By Trafficking Prevention and Intervention Team
It’s National Human Trafficking Awareness Month. In an effort to spread more awareness, we want to talk about the often forgotten male survivors of trafficking and debunk a few misconceptions of trafficking.
Just like young females, we know that young males are exploited at high rates; however, they are recovered at a fraction of the rates of females. Criminal cases against their traffickers are prosecuted at even lower rates than females.
Why does this happen? The core of the issue is the way people subconsciously perceive a young female versus a male in a trafficking situation.
First of all, young males are more likely to be seen as more in control of their trafficking situation. For example, they are often found posting their own photos online whereas a young female is usually advertised by a pimp. Young males are also more likely to be seen as “complicit” in their trafficking. People will assume that they are “enjoying” the sexual component of their situation simply because they’re male.
Overall, males are less likely to be viewed as victims. They’re more likely to be seen as sexually deviant for the same trafficking situation in which a female is deemed a victim.
Misconceptions aside – what does a common trafficking situation look like for a young man?
────────
■ Instructions for the task: Reproduce the passage on male trafficking survivors between "First of all, young" and "because they’re male.", inclusive.
────────
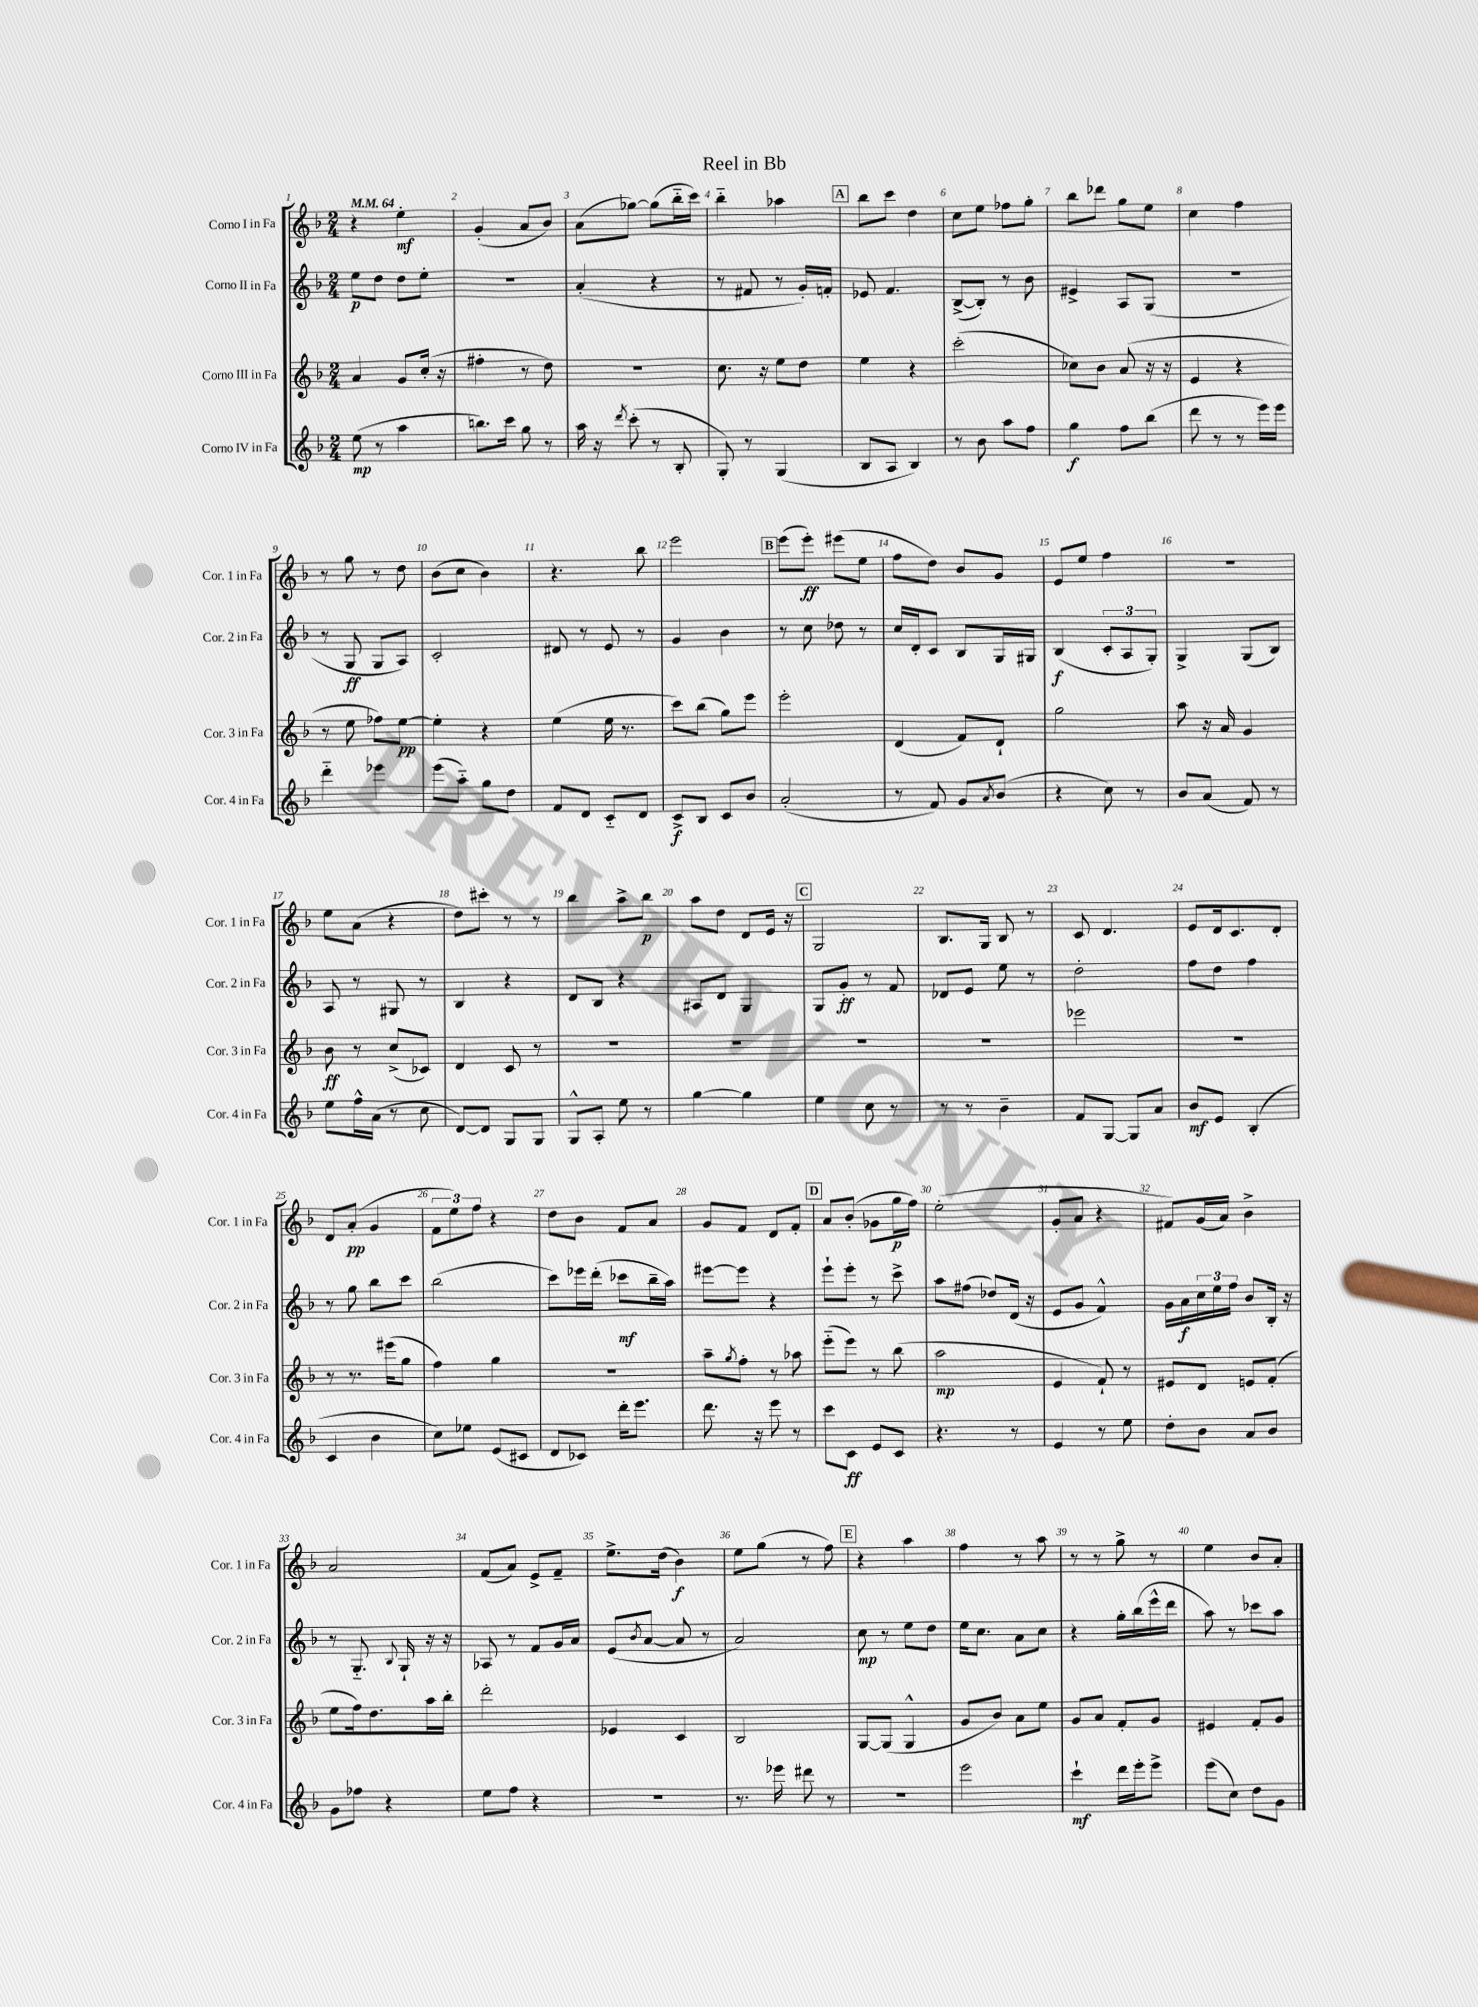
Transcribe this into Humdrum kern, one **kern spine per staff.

**kern	**kern	**kern	**kern
*staff4	*staff3	*staff2	*staff1
*clefG2	*clefG2	*clefG2	*clefG2
*k[b-]	*k[b-]	*k[b-]	*k[b-]
*M2/4	*M2/4	*M2/4	*M2/4
*MM64	*MM64	*MM64	*MM64
(8ee\	4a/	8ee\L	4r
8r	.	8dd\J	.
4aa\	8g/L	8dd\L	4ee'\
.	(16cc'/Jk	8ee'\J	.
.	16r	.	.
=	=	=	=
8.bb\L)	4ff#'\	2r	(4g'/
16ccc\Jk	.	.	.
8gg\	8r	.	8a/L
8r	8dd\)	.	8b-/J)
=	=	=	=
16aa\	2r	(4a'/	(8a\L
16r	.	.	.
8qddd/	.	.	.
(8ccc'\	.	.	[8gg-\J)
8r	.	4r	(8gg-\]L
8B-'/	.	.	16bb-'~\L
.	.	.	16ccc\JJ)
=	=	=	=
8G'/)	8.cc\	8r	4bb-'~\
8r	.	8f#/	.
.	16r	.	.
(4G/	8ee\L	8r	4aa-\
.	8dd\J	16g'/LL)	.
.	.	16f'/JJ	.
=	=	=	=
8B-/L	4ee\	8e-/	8bb-\L
8A/J	.	4.f/	8ccc\J
4B-/)	4r	.	4dd\
=	=	=	=
8r	(2ccc'\	([8B-^/L	8cc\L
8b-\	.	8B-'/]J)	8ee\J
8aa\L	.	8r	8ff-\L
8ff\J	.	8b-\	8gg'\J
=	=	=	=
4gg\	8cc-\L)	4e#^/	8bb-\L
.	8b-\J	.	8ddd-\J
8ff\L	(8a/	8A/L	8gg\L
(8bb-\J	16r	(8G/J	8ee\J
.	16r	.	.
=	=	=	=
8ddd\	4e/	2r	4cc\
8r	.	.	.
8r	4r	.	4ff\
16eee\LL)	.	.	.
16eee\JJ	.	.	.
=	=	=	=
4ddd'~\	8r	8r	8r
.	8ee\	8G/	8gg\
4eee-\	8ff-\L)	8G/L	8r
.	[8ee\J	8A/J)	8dd\
=	=	=	=
(8eee\L	4ee'\]	2c'/	(8b-\L
8aa'~\J)	.	.	8cc\J
8gg\L	4r	.	4b-\)
8dd\J	.	.	.
=	=	=	=
8f/L	(4ee\	8d#/	4.r
8d/J	.	8r	.
8c'~/L	16ee\	8e/	.
.	8.r	.	.
8d/J	.	8r	8bb-\
=	=	=	=
8c^/L	8ccc\L)	4g/	2eee\
8B-/J	(8bb-\J	.	.
8c/L	8gg\L)	4b-\	.
8b-/J	8eee\J	.	.
=	=	=	=
(2a'/	2eee'\	8r	(8eee\L
.	.	8cc\	8eee'\J)
.	.	8dd-\	(8eee#\L
.	.	8r	8ee\J
=	=	=	=
8r	(4d/	16cc/LL	8ff\L
.	.	16d'/J	.
8f/)	.	8c/J	8dd\J)
8g/L	8f/L)	8B-/L	8b-/L
8qa/	.	.	.
(8b-/J	8d`/J	16G/L	8g/J
.	.	16G#/JJ	.
=	=	=	=
4r	2gg\	(4B-/	8e/L
.	.	.	8ee/J
8cc\)	.	12c'/L	4ff\
.	.	12A/	.
8r	.	.	.
.	.	12G'/J)	.
=	=	=	=
8b-/L	8aa\	4G^/	2r
(8a/J	16r	.	.
.	16a/	.	.
8f/)	4g/	(8G/L	.
8r	.	8B-/J)	.
=	=	=	=
8ee\L	8b-\	8A/	8ee\L
16ff^^\L	8r	8r	(8a\J
(16a\JJ	.	.	.
8r	(8cc^/L	8G#/	4r
8cc\	8c-/J)	8r	.
=	=	=	=
[8d/L)	4d/	4B-/	8dd\L)
8d/]J	.	.	8ccc#'\J
8G/L	8c/	4r	8r
8G/J	8r	.	8r
=	=	=	=
8G^^/L	2r	8d/L	4bb-\
8A'/J	.	8B-/J	.
8ee\	.	4r	8aa^\L
8r	.	.	8bb-\J
=	=	=	=
[4gg\	2r	8A#/L	8aa\L
.	.	8d/J	8dd\J
4gg\]	.	4G/	8d/L
.	.	.	16e/Jk
.	.	.	16r
=	=	=	=
4ee\	2r	8G/L	2G/
.	.	8g'/J	.
8cc\	.	8r	.
8r	.	8f/	.
=	=	=	=
8r	2r	8d-/L	8.B-/L
8r	.	8e/J	.
.	.	.	16G/Jk
4b-~\	.	8ee\	8B-/
.	.	8r	8r
=	=	=	=
8f/L	2eee-\	2dd'\	8c/
[8G/J	.	.	4.d/
8G/]L	.	.	.
8a/J	.	.	.
=	=	=	=
8b-/L	2r	8ff\L	8e/L
8e/J	.	8dd\J	16d/k
.	.	.	8.c/
(4B-'/	.	4ff\	.
.	.	.	8d'/J
=	=	=	=
4c/	8r	8r	8d/L
.	8.r	8gg\	(8a'/J
4b-\	.	8bb-\L	4g/
.	(16eee#\LK	.	.
.	8gg\J	8ccc\J	.
=	=	=	=
8cc\L)	4ff\)	(2bb-\	12f\L
.	.	.	12ee\)
8ee-\J	.	.	.
.	.	.	12ff\J
(8e/L	4gg\	.	4r
8c#/J	.	.	.
=	=	=	=
8d/L	2r	8ccc\L)	8dd\L
8c-/J)	.	16eee-\L	8b-\J
.	.	(16ddd'\JJ	.
16ddd'\LK	.	8ccc-\L	8f/L
8.eee\J	.	.	.
.	.	16bb-~\L	8a/J
.	.	16aa\JJ)	.
=	=	=	=
8.ddd\	8aa~\L	[8eee#\L	8g/L
.	8qgg/	.	.
.	8ff'\J	8eee#\]J	8f/J
16r	.	.	.
8eee\	8r	4r	8d/L
8r	8aa-\	.	8f'/J
=	=	=	=
8ccc\L	(8eee'~\L	8eee`\L	8a/L
8c\J	8eee\J)	8eee'\J	(8b-'/J
8e/L	8r	8r	8g-\L
8c/J	(8bb-\	8ccc^\	16gg\L
.	.	.	16ff\JJ)
=	=	=	=
4.r	2aa\	8aa\L	(2ee'\
.	.	(8ff#\J	.
.	.	8dd-/L)	.
8r	.	(16d/Jk	.
.	.	16r	.
=	=	=	=
4e/	4e/	8e/L	8g'/L
.	.	8g/J	8a/J
8r	8f`/)	4f^^/)	4r
8ee\	8r	.	.
=	=	=	=
8dd'\L	8e#/L	16g\LL	8f#/L)
.	.	16a\	.
8b-\J	8d/J	24cc\	(16g/L
.	.	24ee\	.
.	.	.	16a/JJ)
.	.	24ff\JJ	.
8a/L	8e/L	8b-/L	4b-^\
8b-/J	(8f'/J	16B-'/Jk	.
.	.	16r	.
=	=	=	=
8g\L	8ee\L	8r	2a/
8ff-\J	16ff\k)	8.G'~/	.
.	8.dd\	.	.
4r	.	.	.
.	.	8qqB-/	.
.	.	16G`/	.
.	16aa\L	16r	.
.	16bb-'\JJ	16r	.
=	=	=	=
8ee\L	2ddd'\	8A-/	(8f/L
8ff\J	.	8r	8a/J)
4r	.	8f/L	8e^/L
.	.	16g/L	8f~/J
.	.	16a/JJ	.
=	=	=	=
2r	4e-/	(8e/L	8.ee^\L
.	.	8qb-/	.
.	.	[8a/J	.
.	.	.	(16dd\Jk
.	4c/	8a/]	4b-\)
.	.	8r	.
=	=	=	=
8.r	2B-/	2a/)	8ee\L
.	.	.	(8gg\J
16eee-\	.	.	.
8ddd#\	.	.	8r
8r	.	.	8ff\)
=	=	=	=
2r	[8G/L	8cc\	4r
.	(8G/]J	8r	.
.	4G^^/	8ee\L	4aa\
.	.	8dd\J	.
=	=	=	=
2eee\	8g/L	16ee\LK	4ff\
.	.	8.cc\J	.
.	8b-/J)	.	.
.	8a\L	8a\L	8r
.	8ee\J	8cc\J	8aa\
=	=	=	=
4ccc`\	8g/L	4r	8r
.	8a/J	.	8r
16ddd\LL	8f'/L	16gg'\LL	8gg^\
16eee'\J	.	(16bb-\	.
8eee^\J	8g/J	16eee^^\	8r
.	.	16ddd\JJ	.
=	=	=	=
(8eee\L	4e#/	8aa\)	4ee\
8cc\J)	.	8r	.
8dd\L	8f'/L	8ccc-\L	8b-/L
8g\J	8g/J	8aa\J	8a'/J
==	==	==	==
*-	*-	*-	*-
────────
■ The result:
First of all, young males are more likely to be seen as more in control of their trafficking situation. For example, they are often found posting their own photos online whereas a young female is usually advertised by a pimp. Young males are also more likely to be seen as “complicit” in their trafficking. People will assume that they are “enjoying” the sexual component of their situation simply because they’re male.